↓

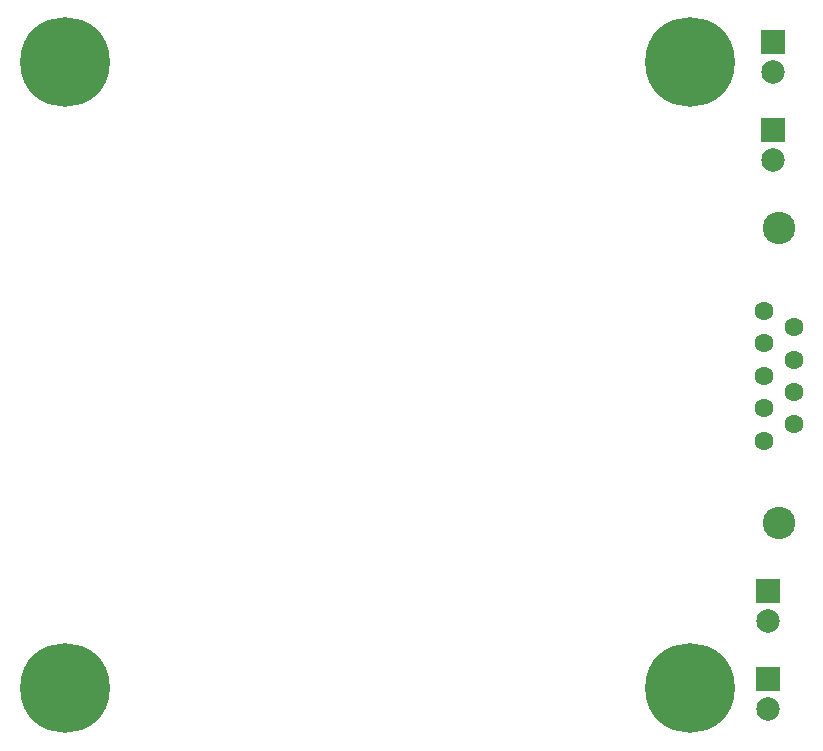
<source format=gbs>
G04*
G04 #@! TF.GenerationSoftware,Altium Limited,Altium Designer,20.0.11 (256)*
G04*
G04 Layer_Color=16711935*
%FSLAX25Y25*%
%MOIN*%
G70*
G01*
G75*
%ADD37C,0.07847*%
%ADD38R,0.07847X0.07847*%
%ADD39C,0.06300*%
%ADD40C,0.10800*%
%ADD41C,0.29934*%
D37*
X234347Y-7050D02*
D03*
Y22450D02*
D03*
X236315Y175950D02*
D03*
Y205450D02*
D03*
D38*
X234347Y2950D02*
D03*
Y32450D02*
D03*
X236315Y185950D02*
D03*
Y215450D02*
D03*
D39*
X233161Y82556D02*
D03*
X243161Y87950D02*
D03*
X233161Y93344D02*
D03*
X243161Y98737D02*
D03*
X233161Y104131D02*
D03*
X243161Y109525D02*
D03*
X233161Y114918D02*
D03*
X243161Y120312D02*
D03*
X233161Y125706D02*
D03*
D40*
X238192Y54931D02*
D03*
Y153331D02*
D03*
D41*
X0Y0D02*
D03*
X208661D02*
D03*
Y208661D02*
D03*
X0D02*
D03*
M02*

</source>
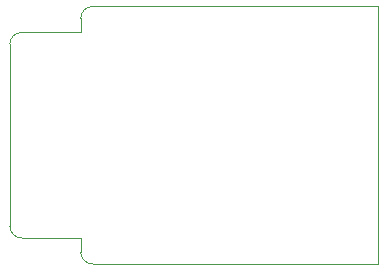
<source format=gbr>
%TF.GenerationSoftware,Altium Limited,Altium Designer,24.8.2 (39)*%
G04 Layer_Color=16711935*
%FSLAX45Y45*%
%MOMM*%
%TF.SameCoordinates,C54AC7BA-B540-4DA4-B2B9-A01D8BF79CE3*%
%TF.FilePolarity,Positive*%
%TF.FileFunction,Keep-out,Top*%
%TF.Part,Single*%
G01*
G75*
%TA.AperFunction,NonConductor*%
%ADD27C,0.10000*%
D27*
X700003Y2440000D02*
G03*
X600003Y2340000I0J-100000D01*
G01*
X600000Y360000D02*
G03*
X700000Y260000I100000J0D01*
G01*
X0Y580000D02*
G03*
X100000Y480000I100000J0D01*
G01*
Y2220000D02*
G03*
X0Y2120000I0J-100000D01*
G01*
X700001Y2440000D02*
X3120003D01*
X699999Y260000D02*
X3120000D01*
Y2440000D01*
X0Y579999D02*
Y2120001D01*
X599999Y360000D02*
Y479999D01*
Y2220001D02*
Y2340000D01*
X100000Y479999D02*
X599999D01*
X100000Y2220001D02*
X599999D01*
%TF.MD5,0c05ca0ecf8c8513d847f3d30b5f1b3d*%
M02*

</source>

↑

■ Work to be completed:
Note how many lines in the listing above contain the word "Altium" and give only that number.

■ Written solution:
2